Un test de paternité prénatal permet de déterminer si un homme est le père d’un bébé avant la naissance de celui-ci (pendant la grossesse).

Obtenir des conseils


Le test de paternité prénatal est un sujet sensible en raison des questions éthiques et morales qu’il soulève, notamment les risques d’un test invasif (voir ci-dessous). De nombreux médecins ne sont pas disposés à effectuer un test de paternité prénatal, surtout si la confirmation de l’identité du père du bébé est la seule raison du test.

Par exemple, si un test de paternité prénatal est effectué et que le résultat du test est inattendu, la femme peut ne pas vouloir poursuivre la grossesse. Un résultat de test de paternité non désiré ne sera cependant probablement pas considéré comme un motif suffisant pour mettre fin à une grossesse (avortement).

Si vous êtes enceinte et que vous envisagez de faire un test de paternité prénatal, parlez-en à votre médecin généraliste ou à votre sage-femme. Ils peuvent vous aider à examiner les questions en jeu et vous conseiller sur les risques pour vous et votre bébé à naître. Ils peuvent également vous conseiller.

Les tests de paternité peuvent également être effectués après la naissance d’un bébé. Si vous envisagez de faire un test de paternité, il est important d’examiner attentivement les questions en jeu. Les tests prénataux et autres tests de paternité ne sont pas disponibles sur le site du NHS.

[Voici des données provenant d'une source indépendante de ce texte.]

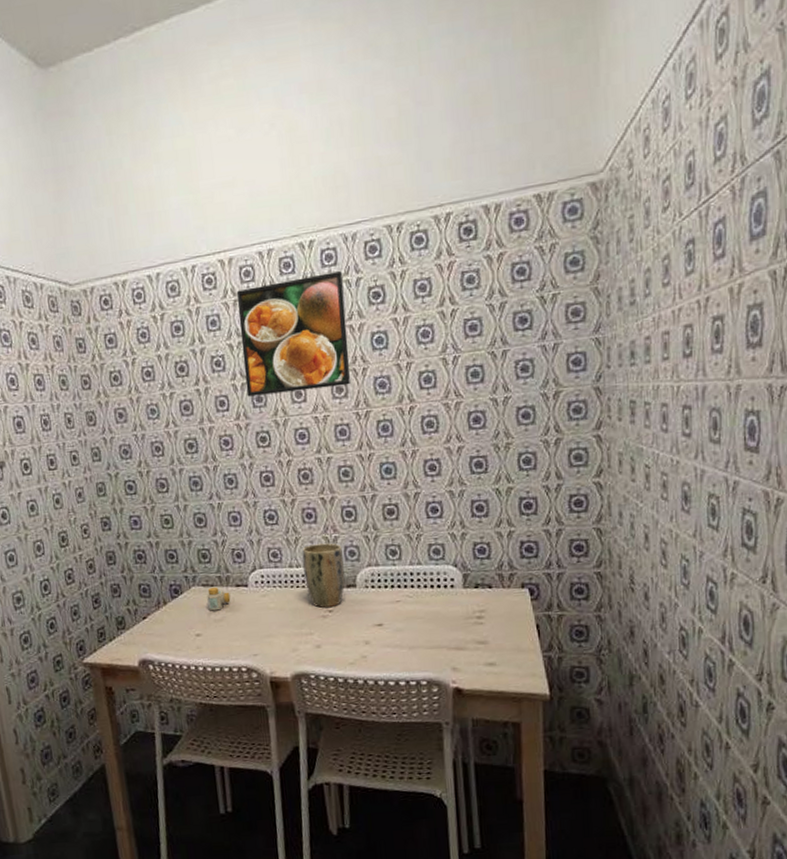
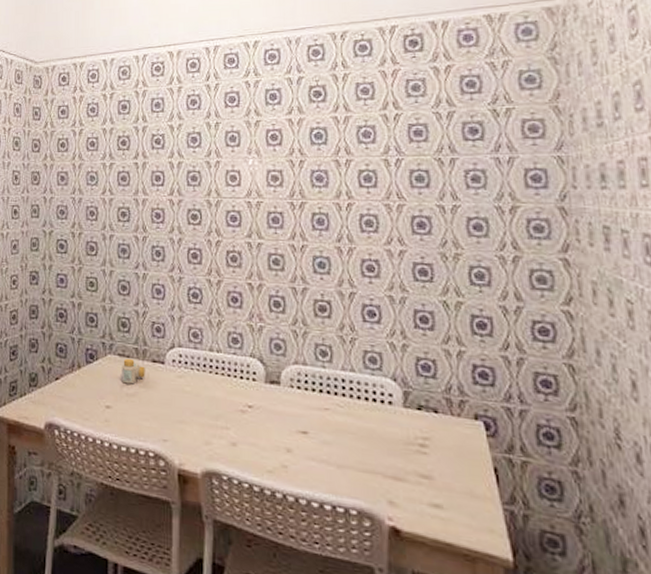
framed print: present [236,271,351,397] -> none [181,70,287,175]
plant pot: present [302,543,345,608] -> none [224,330,268,402]

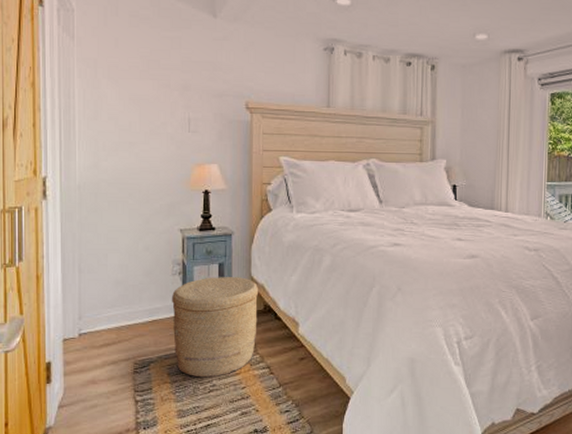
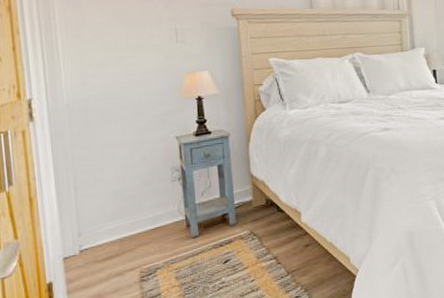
woven basket: present [172,277,259,378] -> none [173,176,261,277]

Tests ADN et tests de paternité prénataux


Un bébé hérite de l’ADN de ses deux parents. Les tests de paternité prénataux permettent de déterminer si un homme est le père d’un bébé en examinant les échantillons qu’il contient :

l’ADN de l’homme
l’ADN de la femme enceinte, et
l’ADN du bébé à naître
L’ADN de l’homme et de la femme enceinte
L’homme et la femme enceinte fournissent chacun un échantillon contenant leur ADN afin qu’il puisse être analysé. Par exemple, un échantillon de cellules de la joue provenant de l’intérieur de la bouche ou un échantillon de sang.

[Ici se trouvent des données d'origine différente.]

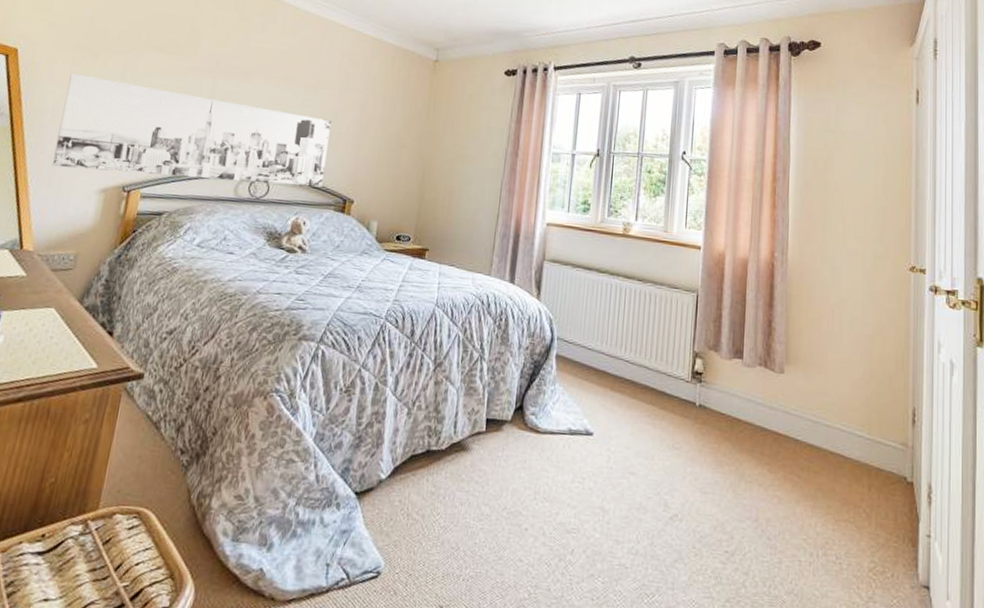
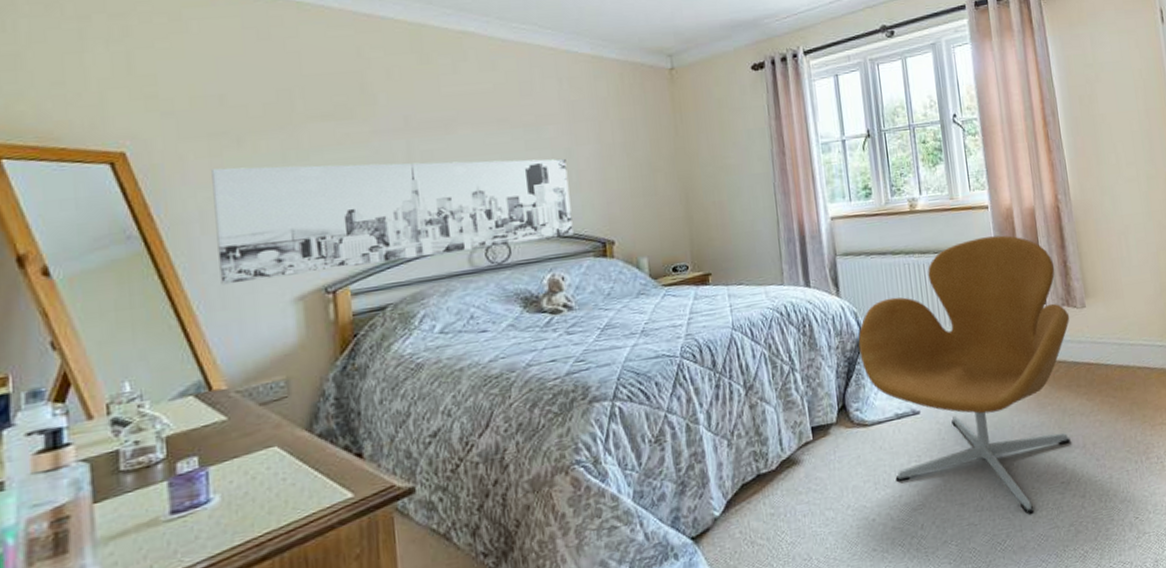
armchair: none [546,275,765,575] -> present [858,235,1071,514]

Si un test de paternité est requis pour des raisons juridiques, les échantillons doivent être prélevés dans des conditions strictes, comme l’exige le tribunal.

L’ADN du fœtus


Pour que l’ADN du futur bébé puisse être analysé, la femme enceinte devra également fournir un échantillon de

de liquide utérin (liquide amniotique) contenant des cellules du bébé, ou
le tissu du placenta
Un échantillon de liquide provenant de l’utérus est prélevé en insérant une aiguille dans l’abdomen. Cette procédure est appelée amniocentèse.

Un échantillon de tissu du placenta est prélevé en faisant passer une aiguille à travers la paroi de l’abdomen, ou en faisant passer un petit tube dans le vagin et le col de l’utérus (cervix). Cette procédure est appelée prélèvement des villosités choriales (CVS).

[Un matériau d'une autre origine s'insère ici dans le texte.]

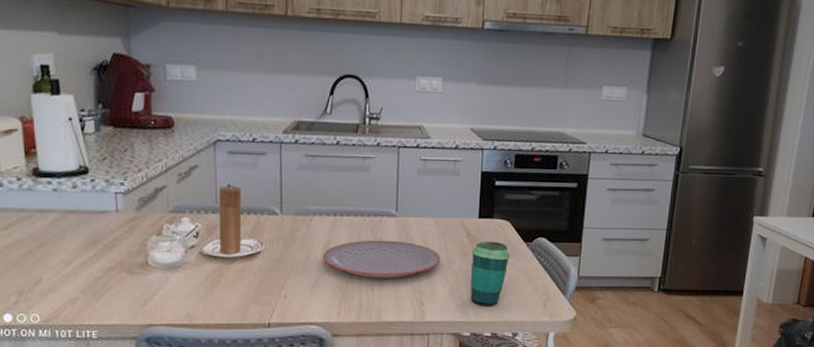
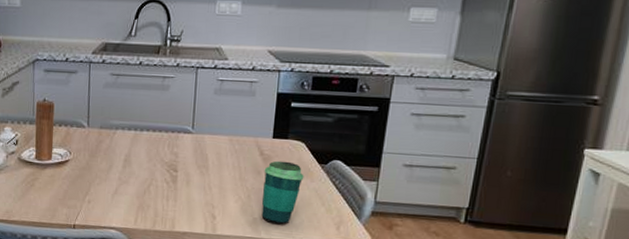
plate: present [323,240,441,278] -> none [124,154,234,191]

L’amniocentèse et le CVS présentent un faible risque de fausse couche.

Consentement aux tests de paternité prénataux
Comme pour tout traitement ou test médical, la femme doit consentir au prélèvement et au test des échantillons.

En vertu de la loi de 2004 sur les tissus humains, les tests de paternité prénataux pour etre réalisés doivent également avoir le consentement de l’homme ou des hommes concernés.